Page extract:
__________

Since the performance objectives were met, shares of restricted stock were awarded to each executive officer, and the first 1/3 of these shares vested on August 31, 2014.  The second 1/3 will vest on August 31, 2015, and the final 1/3 will vest on August 31, 2016 as long as the executive officer remains an employee throughout each such restriction period.  Further, during the restriction period, the executive officer is able to exercise full voting rights with respect to the restricted stock and is entitled to receive all dividends and other distributions paid with respect to the restricted stock.  Dividend rates for holders of restricted stock are the same as for other common shareholders. 

The actual awards of shares of restricted stock that each named executive officer realized are set forth in the "Outstanding Equity at Fiscal Year-End" table.

19




Ÿ
2015 Performance Objectives.  As part of our executive officer compensation program for 2015, the committee granted new performance share awards that are similar to the awards the committee made at the beginning of our previous fiscal years.  The performance criteria are based upon our audited earnings per share before any cash bonuses or stock awards for the year ending June 30, 2015.  Assuming the performance objectives are met then the performance shares will be paid in shares of restricted stock and vest in 1/3 increments each year beginning on August 31, 2015 as long as the executive officer remains an employee throughout each such restriction period.  Depending on the extent to which the performance objectives are met, total common shares awarded relating to the 2015 performance objectives will range up to 39,000 shares.

Payments under Employment and Change in Control Agreements upon Change in Control or Termination of Employment

We believe our employment agreements and change in control agreements help us attract and retain exceptional executives.  Employment and change in control agreements protect both us and our executives by clarifying in advance each party's expectations and rights regarding responsibilities, compensation, circumstances for termination and protection in the event of a change in control of the Company.  We also view change in control payments as a part of the executive officer's long term compensation and hence important in attracting and retaining excellent executives, particularly through transition periods following a change in control. Accordingly, we entered into an employment agreement with Mr. Jennings, our Chairman of the Board, President and Chief Executive Officer, and we have entered into change in control agreements with our other named executive officers.  The details of these agreements are described in "Potential Payments Upon Termination or Change in Control" below. 

Compensation Recovery Policy

The Company shall have the right to recover from its executive officers all or a portion of cash bonuses and incentive compensation granted to them during 2013 or 2014 in the event willful or intentional misconduct by an executive officer causes the Company to issue a restatement of its 2013 or 2014 financial statements. The Company shall have the right to recover all or that portion of the actual cash bonuses and incentive compensation granted to executive officers during 2013 or 2014 that exceeded the amount of cash bonuses and incentive compensation that would have been granted based on the restated 2013 or 2014 financial statements.

__________

Available data:
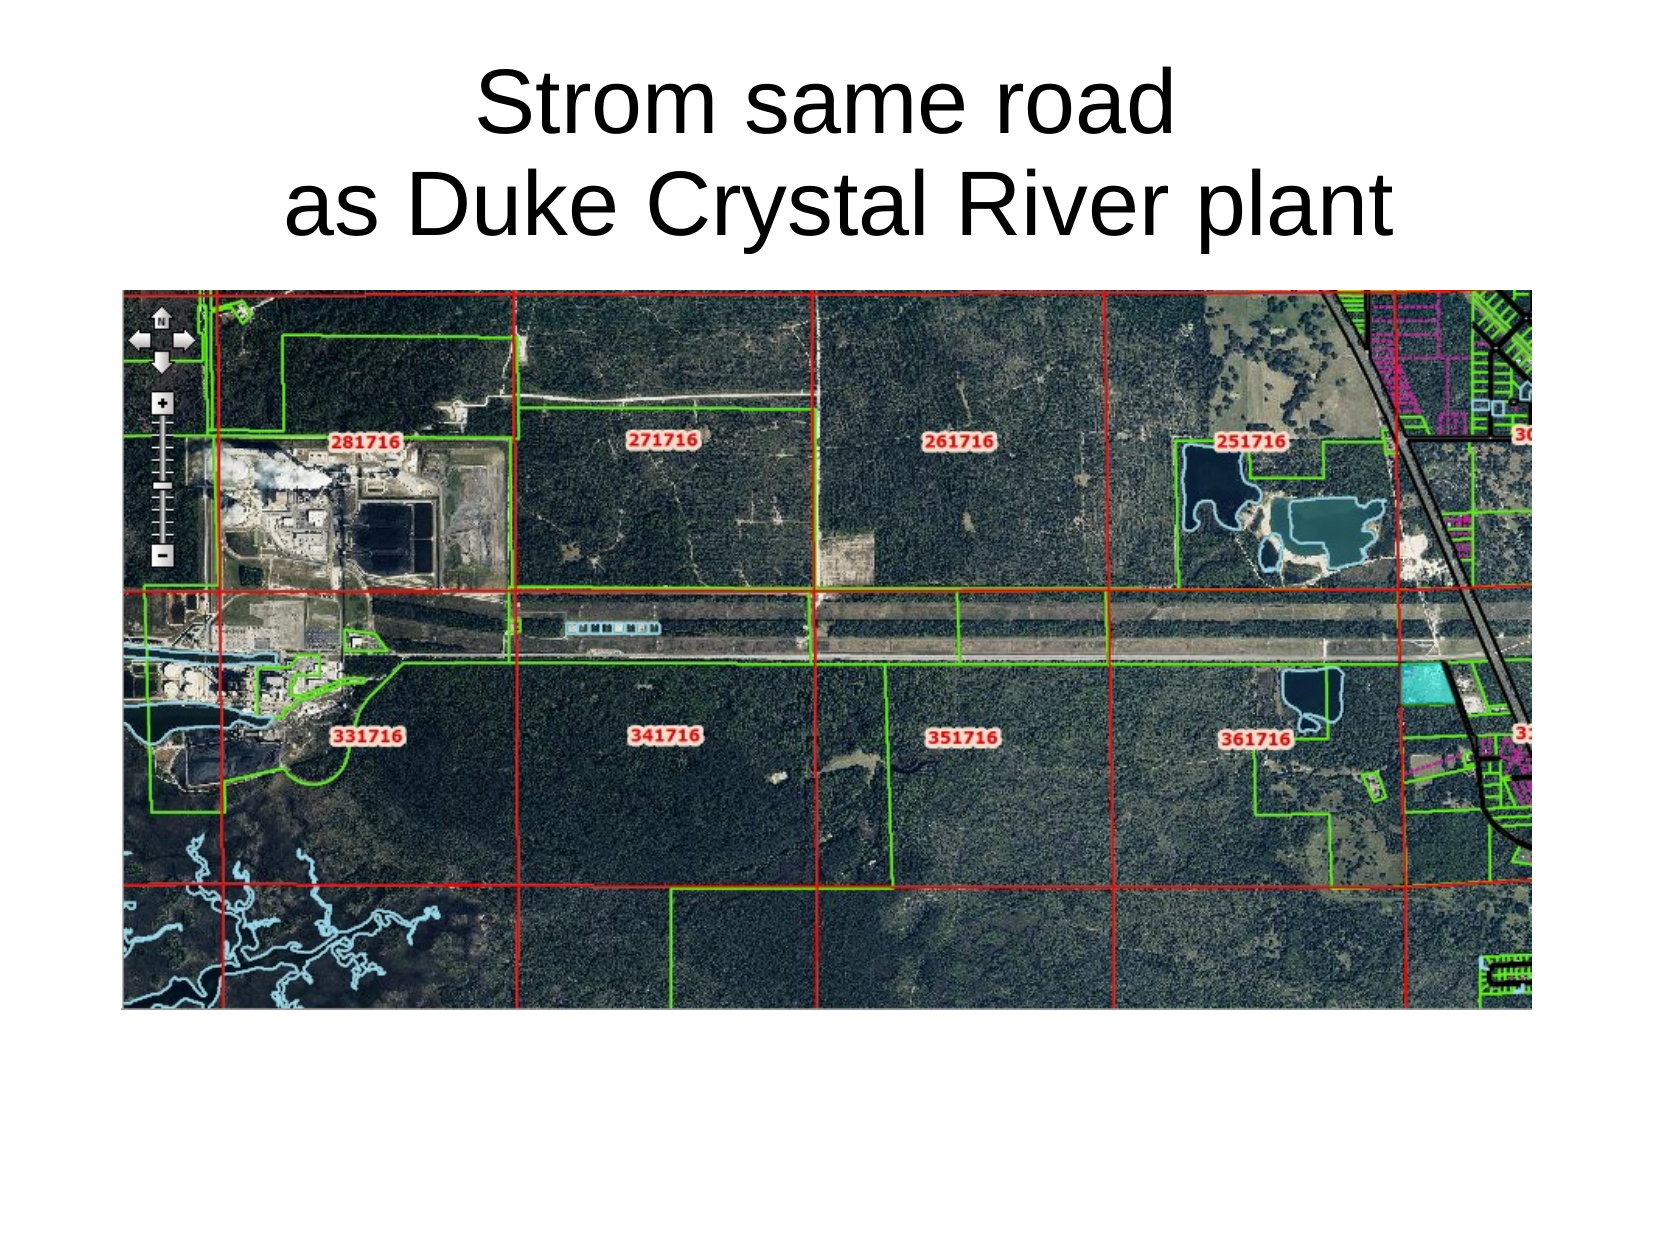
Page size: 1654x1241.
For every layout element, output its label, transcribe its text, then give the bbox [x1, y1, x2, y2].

title Strom same road as Duke Crystal River plant [82, 49, 1571, 257]
picture [121, 290, 1532, 1010]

__________

Exercise requirements: According to the executive compensation excerpt, what is the maximum number of common shares that can be awarded for the 2015 performance objectives? The listing was taken from a different source than the executive compensation excerpt.

Worked solution: Up to 39,000 shares.